BC Child Death Review

by Kellie Kilpatrick   7.10.2007

Kellie Kilpatrick
Director, Child Death Review Unit
Office of the Chief Coroner

The British Columbia Child Death Review Unit is situated with the BC Coroners Service and is mandated to complete comprehensive reviews on all child deaths to better understand how and why children die. The findings are used to take action to prevent other deaths and to improve the health, safety and well-being of all children in British Columbia. The model is based on a population health approach considering the range of individual and collective factors to correspond to health status.

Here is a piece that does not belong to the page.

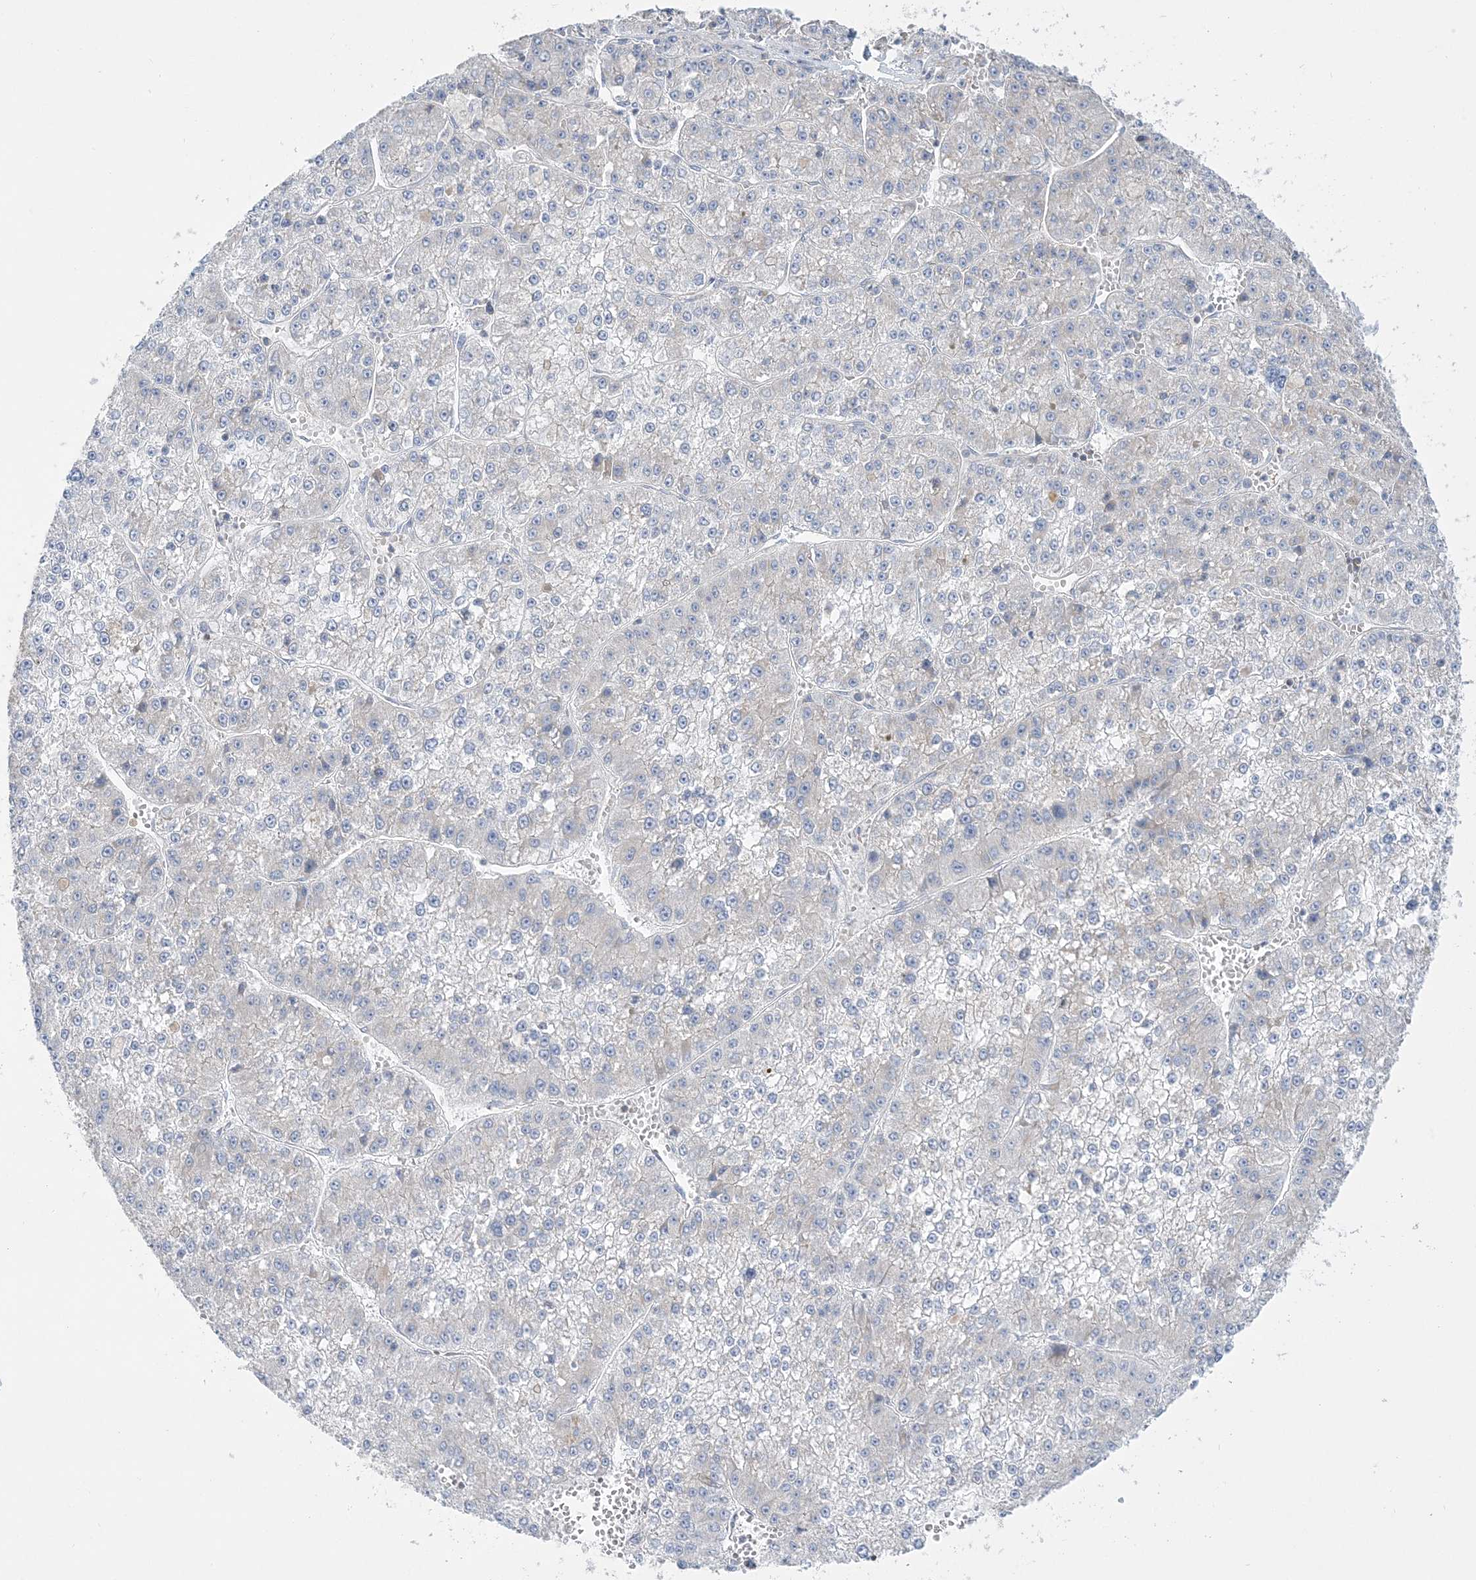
{"staining": {"intensity": "negative", "quantity": "none", "location": "none"}, "tissue": "liver cancer", "cell_type": "Tumor cells", "image_type": "cancer", "snomed": [{"axis": "morphology", "description": "Carcinoma, Hepatocellular, NOS"}, {"axis": "topography", "description": "Liver"}], "caption": "Immunohistochemistry of human liver hepatocellular carcinoma displays no positivity in tumor cells.", "gene": "TBC1D14", "patient": {"sex": "female", "age": 73}}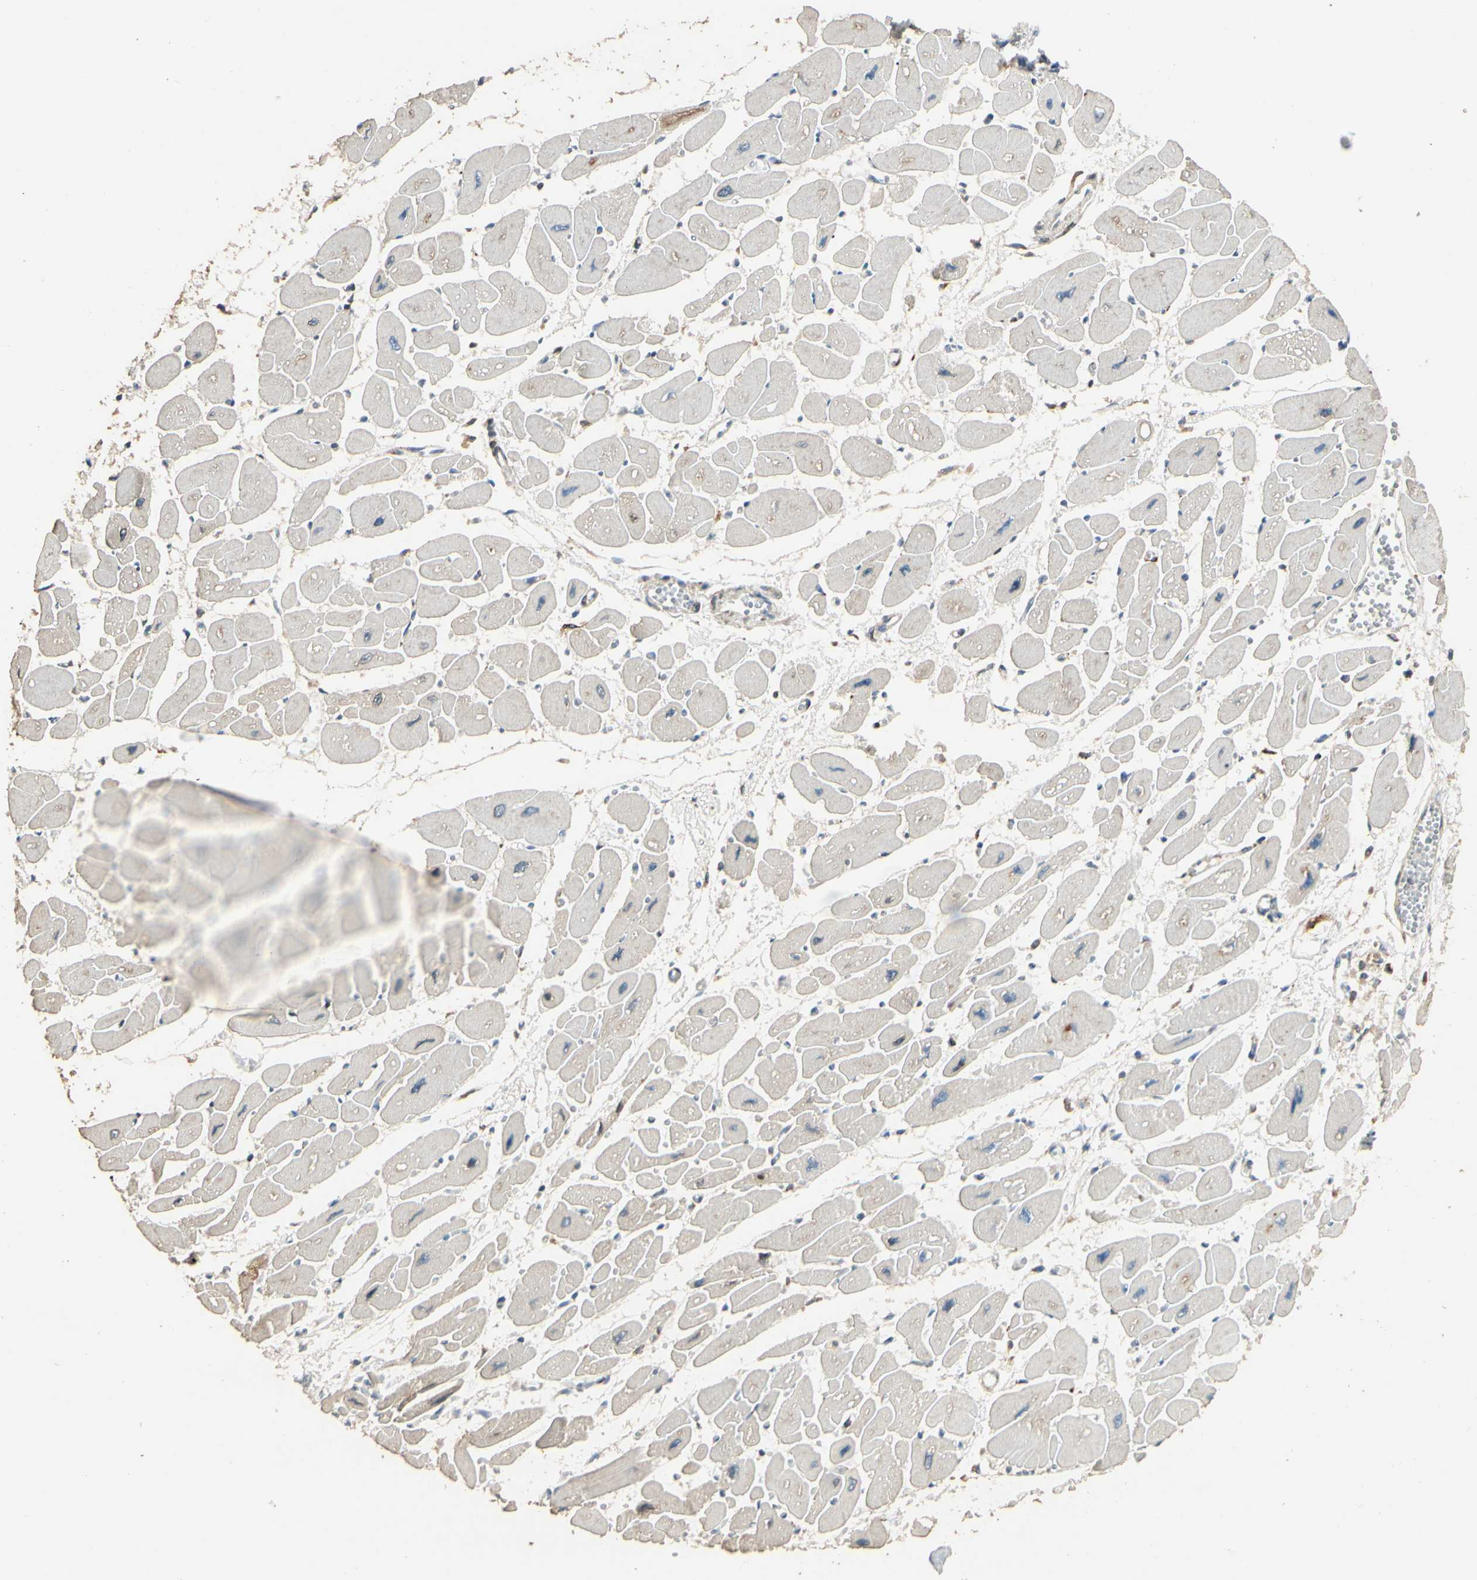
{"staining": {"intensity": "weak", "quantity": "25%-75%", "location": "cytoplasmic/membranous"}, "tissue": "heart muscle", "cell_type": "Cardiomyocytes", "image_type": "normal", "snomed": [{"axis": "morphology", "description": "Normal tissue, NOS"}, {"axis": "topography", "description": "Heart"}], "caption": "High-magnification brightfield microscopy of benign heart muscle stained with DAB (3,3'-diaminobenzidine) (brown) and counterstained with hematoxylin (blue). cardiomyocytes exhibit weak cytoplasmic/membranous staining is seen in about25%-75% of cells.", "gene": "MRPL9", "patient": {"sex": "female", "age": 54}}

Whenever a child dies, the BC Coroners Service is responsible for determining the child's identity and how, when, where and by what means the child died. Once the Coroner has completed the investigation, cases are reviewed by the multi-disciplinary Child Death Review Unit using a child death review protocol developed and based on best practices from the field of child death review in Canada and the United States. This protocol examines 188 variables that assist in the identification of causal and contributory risk factors and emerging areas for prevention.

Through outreach, the Child Death Review Unit will facilitate information sharing and support the development of coordinated strategies which target the areas of risk. This will require strong partnerships with families, communities and agencies across the public and private sector.

Every death of a child in British Columbia matters. These deaths need to be understood in order to prevent harm to other children.